Распечатки прослушек интимных переговоров и перлюстрации личной переписки. Том 1
Шрифт:
– Крещение в первых христианских общинах вообще совершали только на Пасху! – невозмутимо продолжала Татьяна, чуть вытягивая губы – так, словно пыталась жарко надышать узор на невидимое стекло – и мягко жестикулировала, словно бы пальцами выводила буквы: выдувала – и потом дарила эту совершенную, в блестящем инее, незримую воздушную Рождественскую игрушку. – Так что вам, Лена, пришлось бы ждать как минимум до первого воскресенья после первого полнолуния после весеннего равноденствия.

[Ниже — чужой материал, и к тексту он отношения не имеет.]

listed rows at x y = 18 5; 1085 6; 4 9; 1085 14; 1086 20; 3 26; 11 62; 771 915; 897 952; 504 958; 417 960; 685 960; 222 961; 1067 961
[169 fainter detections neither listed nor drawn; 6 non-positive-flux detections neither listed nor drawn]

– А как же Савл, апостол Павел, то есть… Крестился, и не ждал ничего! – недоумевал Влахернский. – И не было же никакого приготовления, достаточно было веры в Христа и покаяния! И тот, другой – не помню кто он там был? – в деяниях апостолов! –
Татьяна загадочно улыбалась, радуясь живой его реакции:
– Ну да, некоторых так до сих пор и крестят – экстренно, боясь что человек не доживет, если крещение откладывать – крестят немедленно же, «страха смертного ради». И даже по сокращенному чину – только исповедание веры и раскаяние! Знаете, в древних руководствах к крещению, сказано, что если нужно кого-то срочно крестить, а нет под рукой воды – то можно крестить даже и песком или землей – потому что там микроскопические частички воды всегда есть! Более того – если рядом нет священника – то в экстремальных условиях может крестить уверовавшего даже и мирянин, да даже и женщина! Так в советских лагерях многие тайно приняли крещение! После тысяча девятьсот семнадцатого года ведь для христиан опять вернулись времена жесточайших гонений, хуже чем при Диоклетиане: уж не до соблюдения формальных обрядов, если ты в тюрьме или в смертельной опасности. Веруешь в Христа – крестись прямо сейчас – потому что не известно, не убьют ли тебя через час. А в Гулаге, в лагерях на лесозаготовках, под страхом смерти, некоторые, знаете, как причищались? Клюкву и морошку тайком в кружке давили и, помолившись, соком причащались. Никакого вина ведь не было! Конечно, вы правы, Илья – вера в Христа и раскаяние – это самое главное. Все остальные обряды возникли уже потом, в начале все было предельно просто! Вера в Христа и покаяние, готовность изменить жизнь – это единственное, что имеет значение. А между прочим, друзья мои! Вы знаете, что у первых христиан не было тайной исповеди?! Если кто-то совершал грех – то выходил на середину, перед всеми – и вслух каялся, называл свои грехи!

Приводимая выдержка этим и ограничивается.